◆ **Required work**:
A. Answer these from the audit logging text, one per line, labeled to match:
(i) What default value does the AuditLogger constructor give buffer_size?
(ii) What value does log_invocation pass as source?
(iii) In get_timeline, what status does an event get when it has no error?
B. Transcribe the audit logging text, everything from "async def get_timeline(self, trace_id: str)" down to "events = await self.get_trace(trace_id)".
C. Go on with the audit logging text from the point where it stops.

Step 2: Build the Audit Logger#

class AuditLogger:
    """Structured audit logger with multiple backends."""
    
    def __init__(self, storage_backend, buffer_size: int = 100):
        self.storage = storage_backend
        self.buffer = []
        self.buffer_size = buffer_size
        self._lock = threading.Lock()
    
    def log(self, event: AuditEvent):
        """Log an audit event (buffered for performance)."""
        with self._lock:
            self.buffer.append(event)
            if len(self.buffer) >= self.buffer_size:
                self.flush()
    
    def flush(self):
        """Flush buffered events to storage."""
        with self._lock:
            if not self.buffer:
                return
            events = self.buffer.copy()
            self.buffer.clear()
        
        # Write batch
        asyncio.create_task(
            self.storage.batch_write([
                e.serialize() for e in events
            ])
        )
    
    async def log_invocation(self, agent_name: str, task: str, 
                              session_id: str, trace_id: str = None):
        """Log an agent invocation."""
        self.log(AuditEvent(
            event_type=EventType.INVOCATION,
            agent_name=agent_name,
            action="invocation",
            params={"task": task},
            session_id=session_id,
            trace_id=trace_id or str(uuid.uuid4()),
            source="user"
        ))
    
    async def log_tool_call(self, agent_name: str, tool_name: str,
                             params: dict, trace_id: str,
                             parent_id: str = None):
        """Log a tool call."""
        self.log(AuditEvent(
            event_type=EventType.TOOL_CALL,
            agent_name=agent_name,
            action=f"tool_call:{tool_name}",
            params=params,
            trace_id=trace_id,
            parent_event_id=parent_id
        ))
    
    async def log_decision(self, agent_name: str, decision: str,
                            reasoning: str, confidence: float,
                            trace_id: str):
        """Log an agent decision with reasoning."""
        self.log(AuditEvent(
            event_type=EventType.DECISION,
            agent_name=agent_name,
            action=f"decision:{decision}",
            reasoning=reasoning,
            confidence=confidence,
            trace_id=trace_id
        ))
    
    async def log_error(self, agent_name: str, error: Exception,
                         context: dict, trace_id: str):
        """Log an error event."""
        self.log(AuditEvent(
            event_type=EventType.ERROR,
            agent_name=agent_name,
            action="error",
            error=str(error),
            error_type=type(error).__name__,
            params=context,
            trace_id=trace_id
        ))

Step 3: Traceability Chain#

class TraceabilityChain:
    """Build and query traceability chains across events."""
    
    def __init__(self, storage):
        self.storage = storage
    
    async def get_trace(self, trace_id: str) -> list[AuditEvent]:
        """Get all events in a trace, ordered by time."""
        events = await self.storage.query(
            f"trace:{trace_id}",
            sort_key="timestamp"
        )
        return [AuditEvent(**e) for e in events]
    
    async def get_timeline(self, trace_id: str) -> list[dict]:
        """Get a human-readable timeline of events."""
        events = await self.get_trace(trace_id)
        
        timeline = []
        for event in events:
            timeline.append({
                "time": datetime.fromtimestamp(
                    event.timestamp
                ).isoformat(),
                "agent": event.agent_name,
                "action": event.action,
                "details": self._summarize_event(event),
                "duration": f"{event.duration_ms:.0f}ms" if event.duration_ms else "",
                "status": "error" if event.error else "success"

◆ **Provided material**:
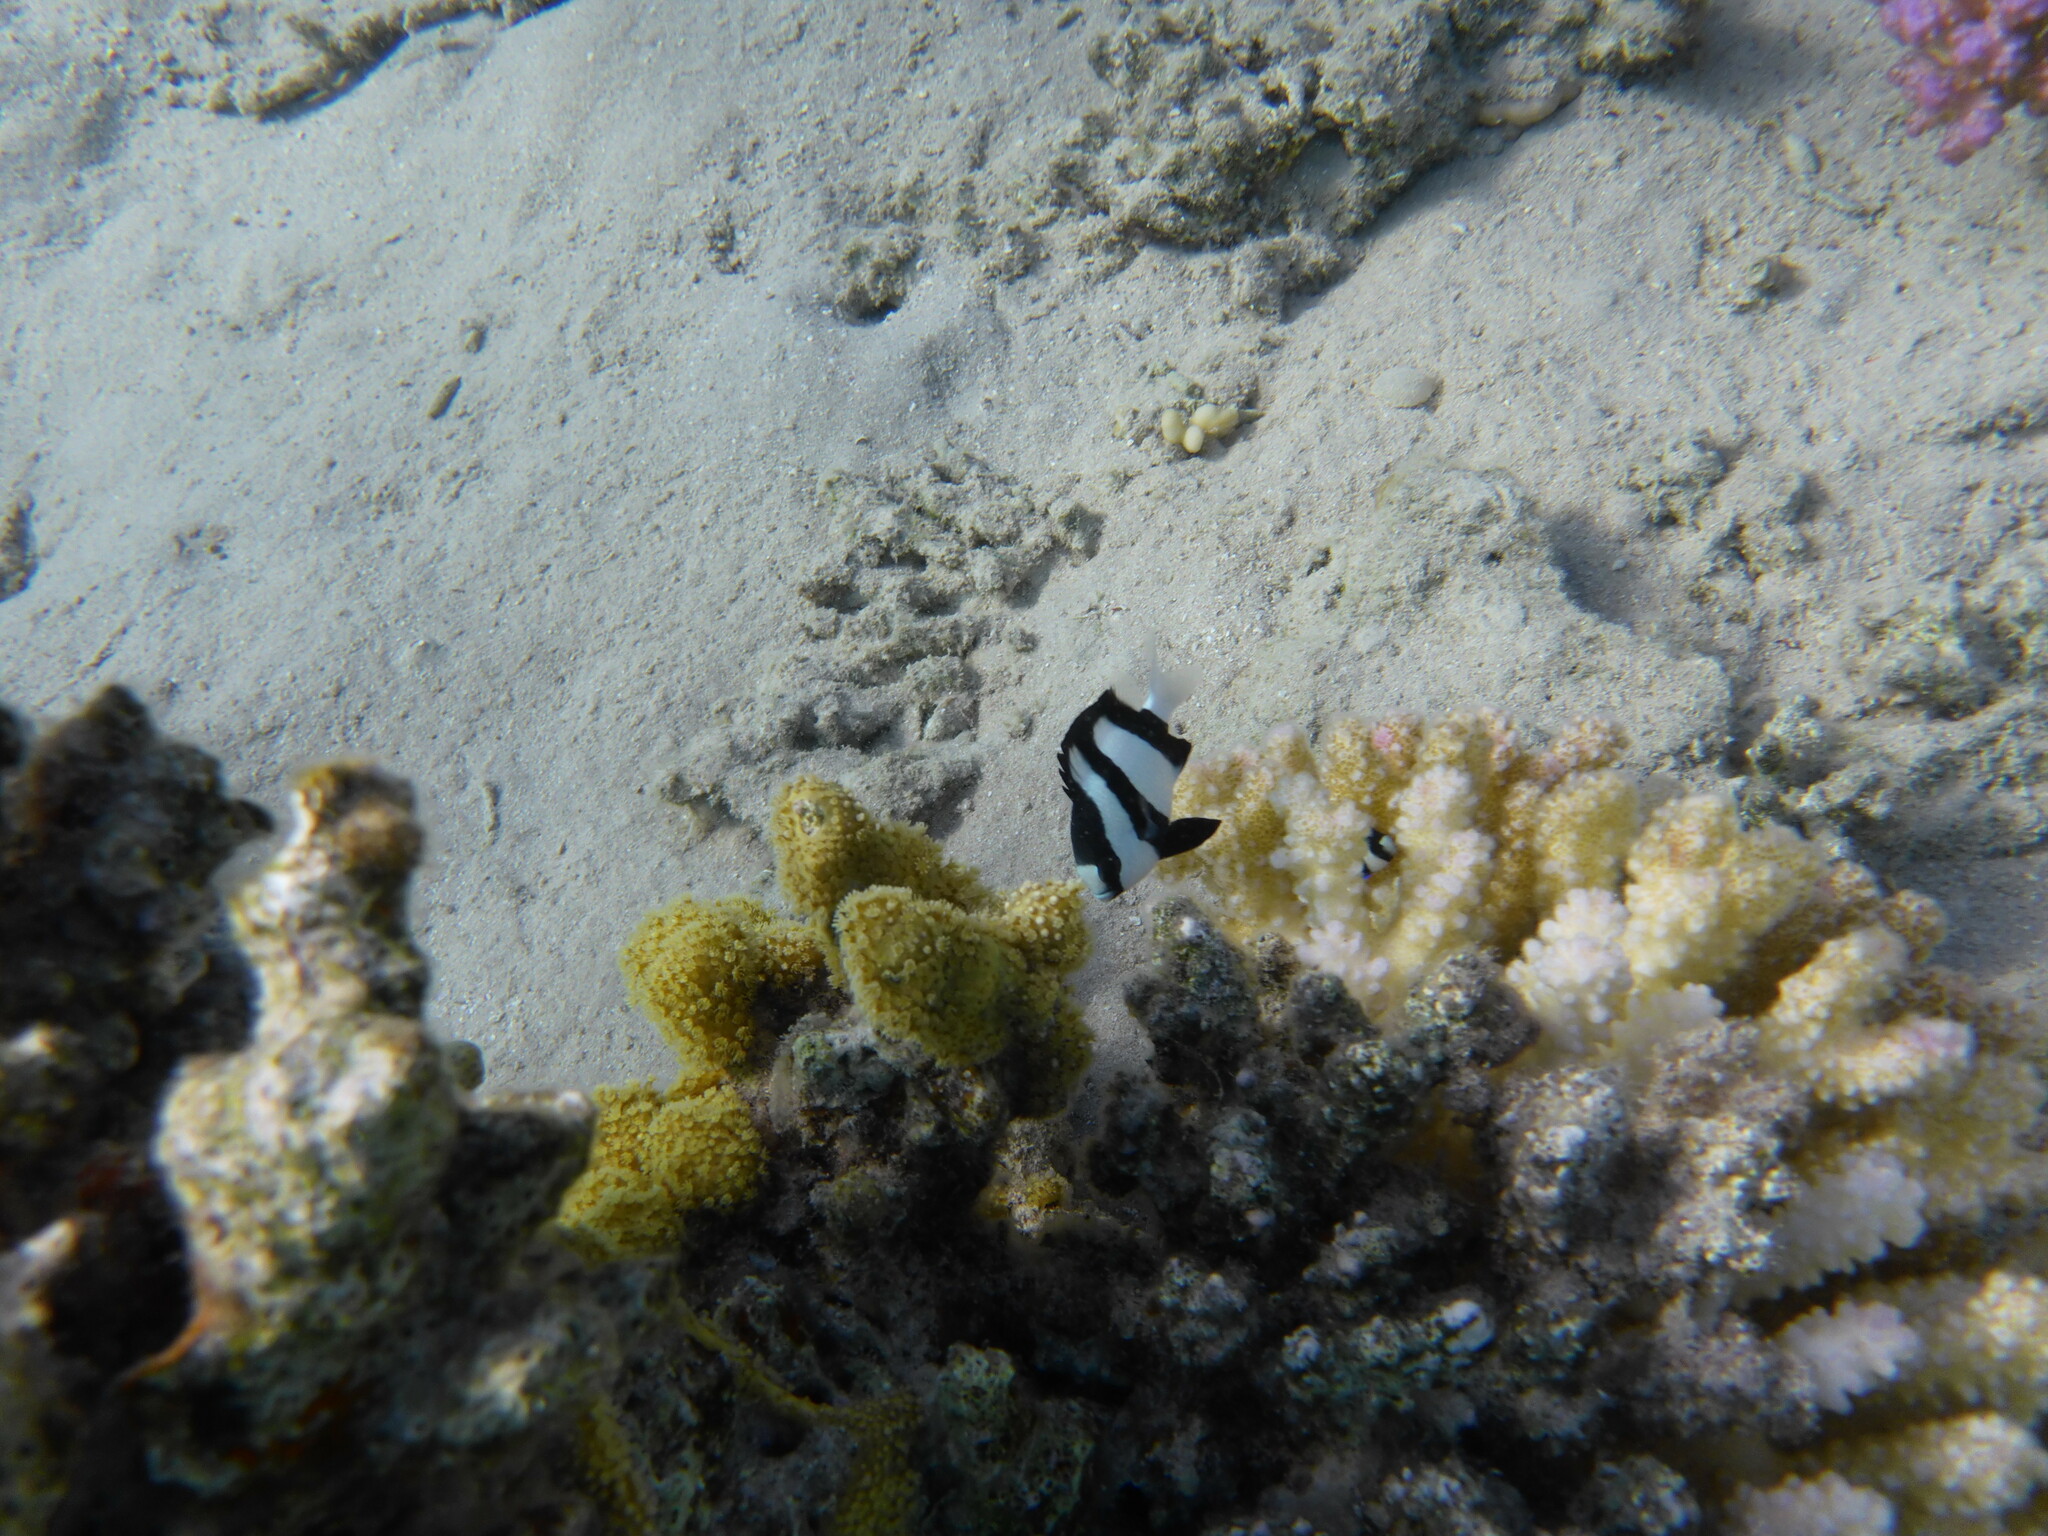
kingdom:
==
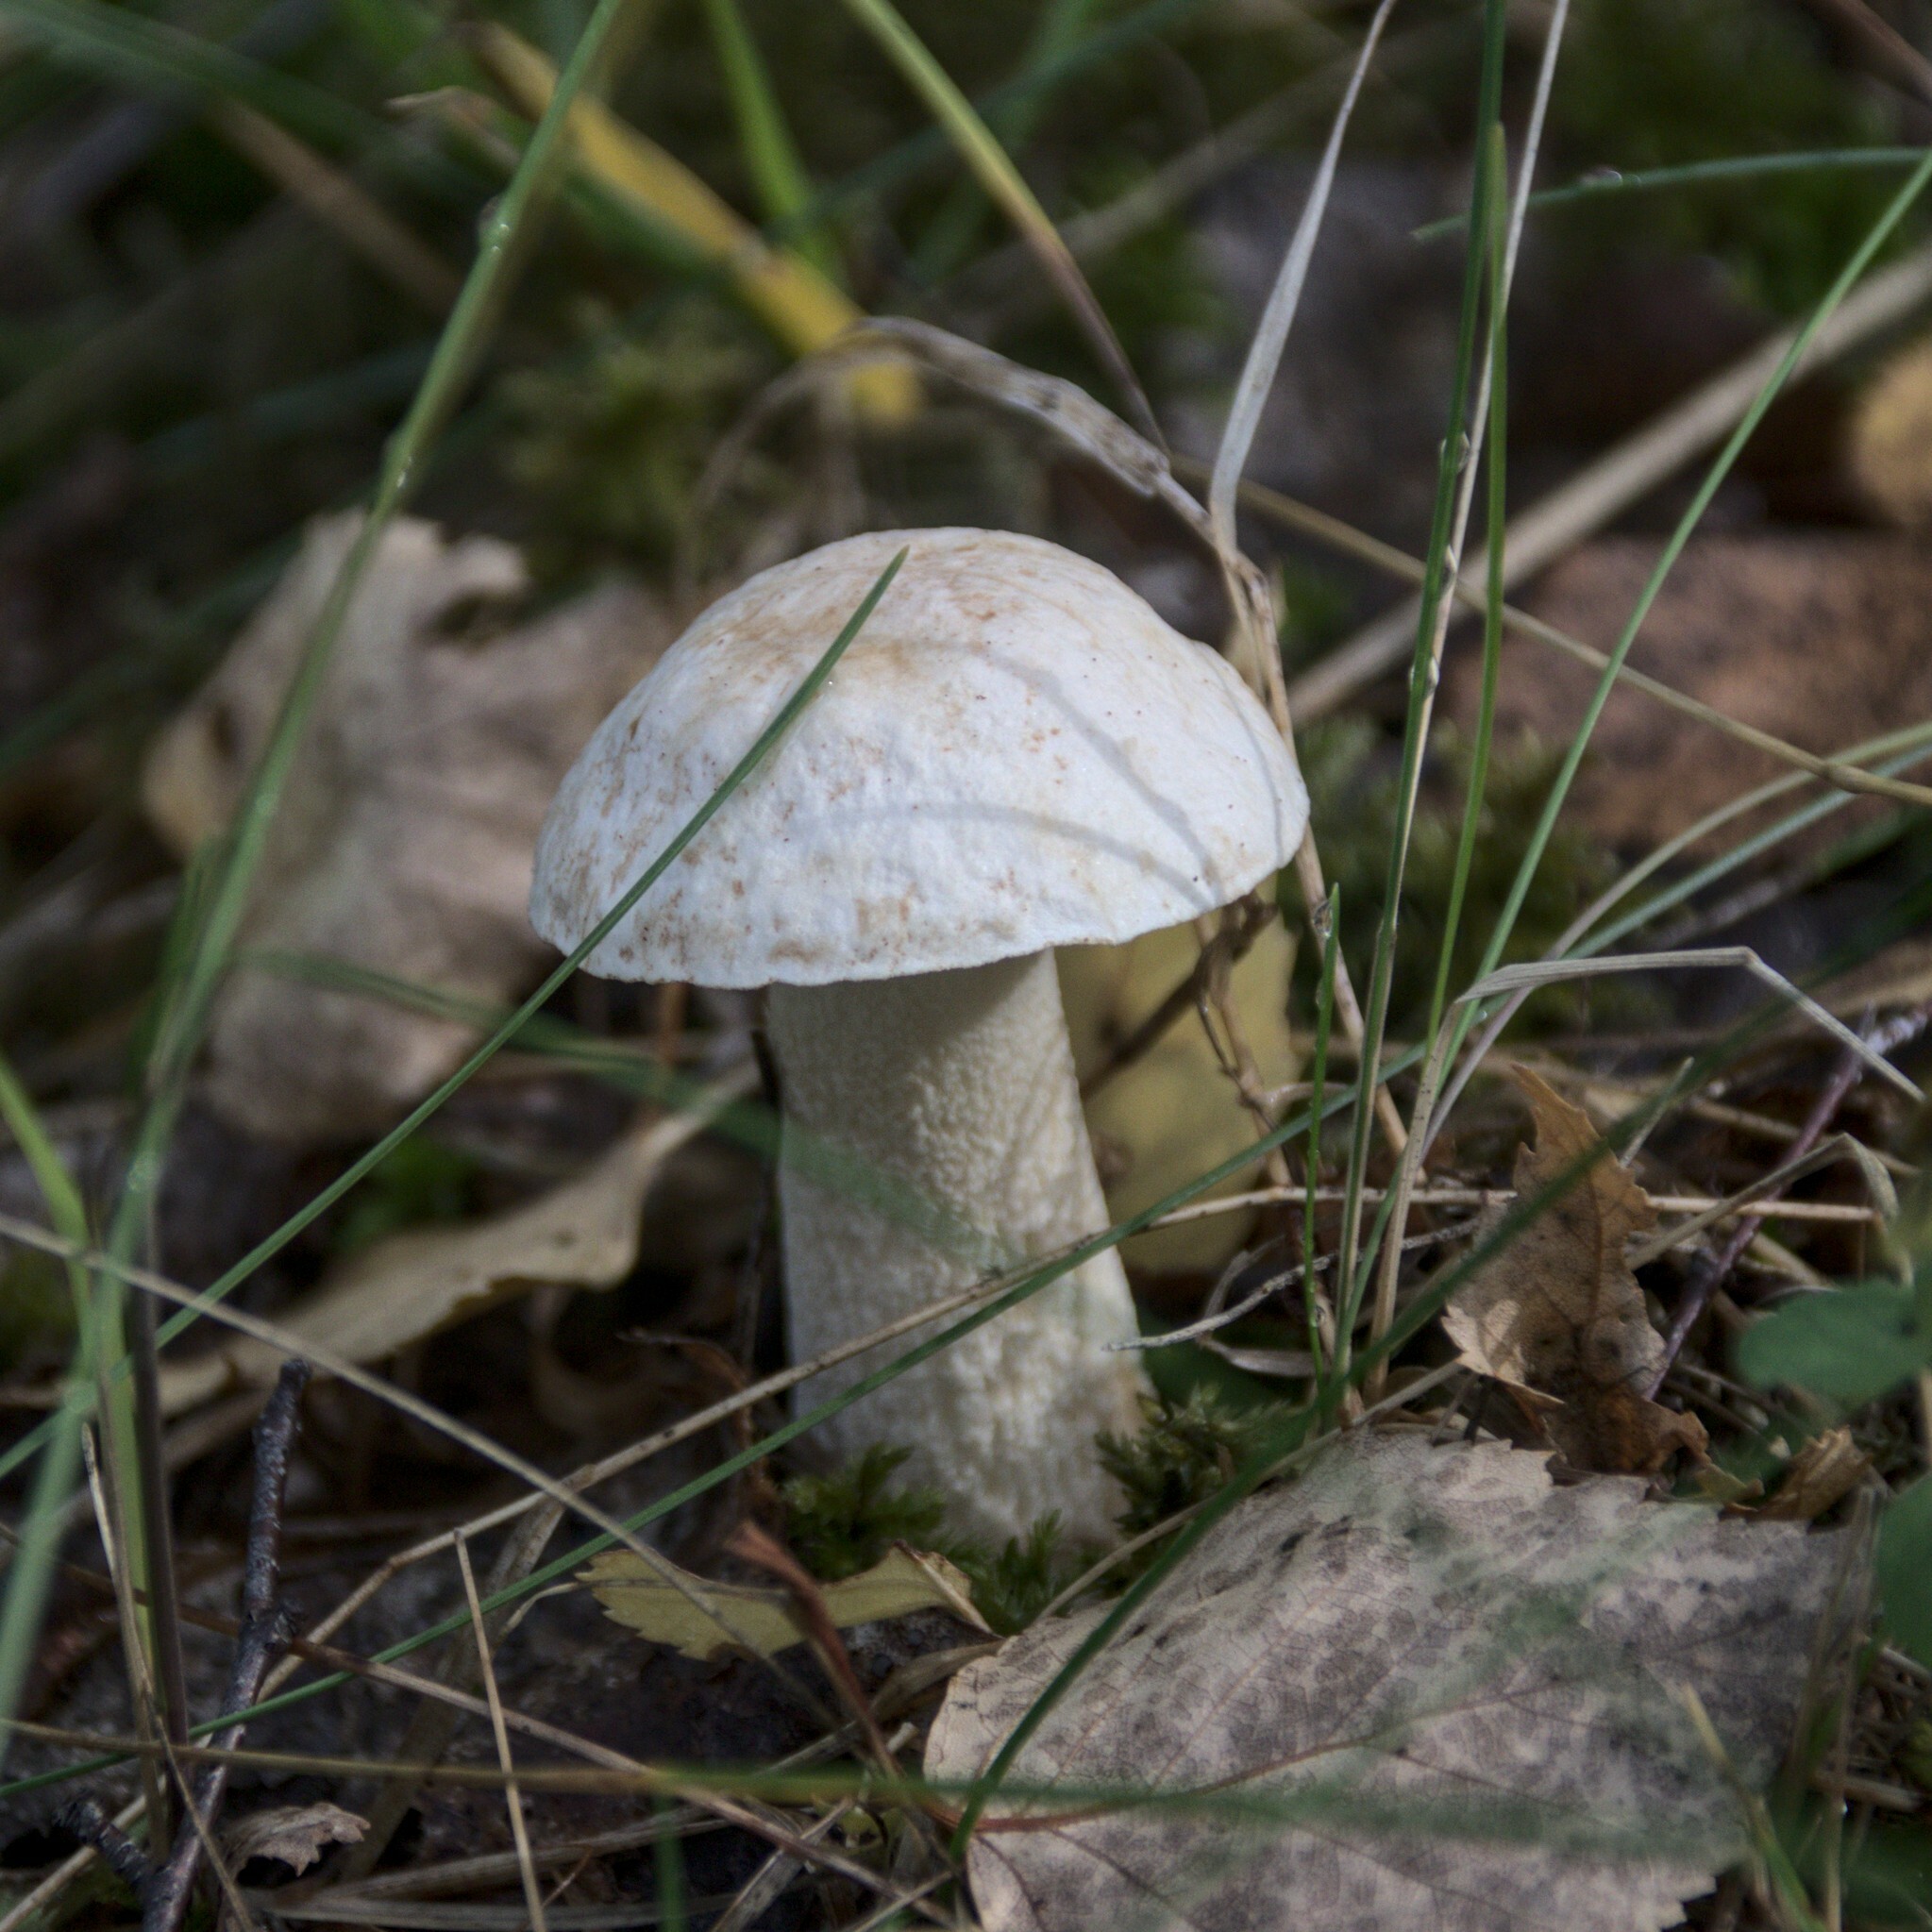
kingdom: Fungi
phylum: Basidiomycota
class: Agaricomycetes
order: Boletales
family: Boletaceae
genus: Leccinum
* * *
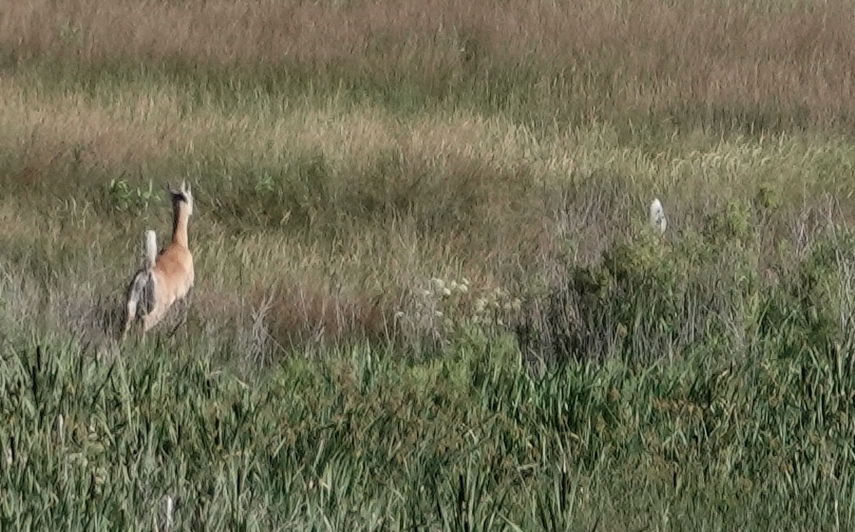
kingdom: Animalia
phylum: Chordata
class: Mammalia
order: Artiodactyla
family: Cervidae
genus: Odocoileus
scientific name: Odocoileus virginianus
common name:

◆ **In response**:
A.
(i) 100
(ii) "user"
(iii) "success"

B.
async def get_timeline(self, trace_id: str) -> list[dict]:
        """Get a human-readable timeline of events."""
        events = await self.get_trace(trace_id)

C.
            })
        
        return timeline
    
    def _summarize_event(self, event: AuditEvent) -> str:
        """Generate a human-readable summary of an event."""
        if event.event_type == EventType.INVOCATION:
            return f"Task received: {event.params.get('task', '')[:100]}"
        elif event.event_type == EventType.TOOL_CALL:
            return f"Called tool '{event.action.split(':')[1]}' with {len(event.params)} params"
        elif event.event_type == EventType.DECISION:
            return f"Decision: {event.action} (confidence: {event.confidence:.0%})"
        elif event.event_type == EventType.ERROR:
            return f"Error: {event.error}"
        elif event.event_type == EventType.HANDOFF:
            return f"Handoff to {event.params.get('target', 'unknown')}"
        return event.action
    
    async def trace_graph(self, trace_id: str) -> dict:
        """Build a parent-child graph for visualization."""
        events = await self.get_trace(trace_id)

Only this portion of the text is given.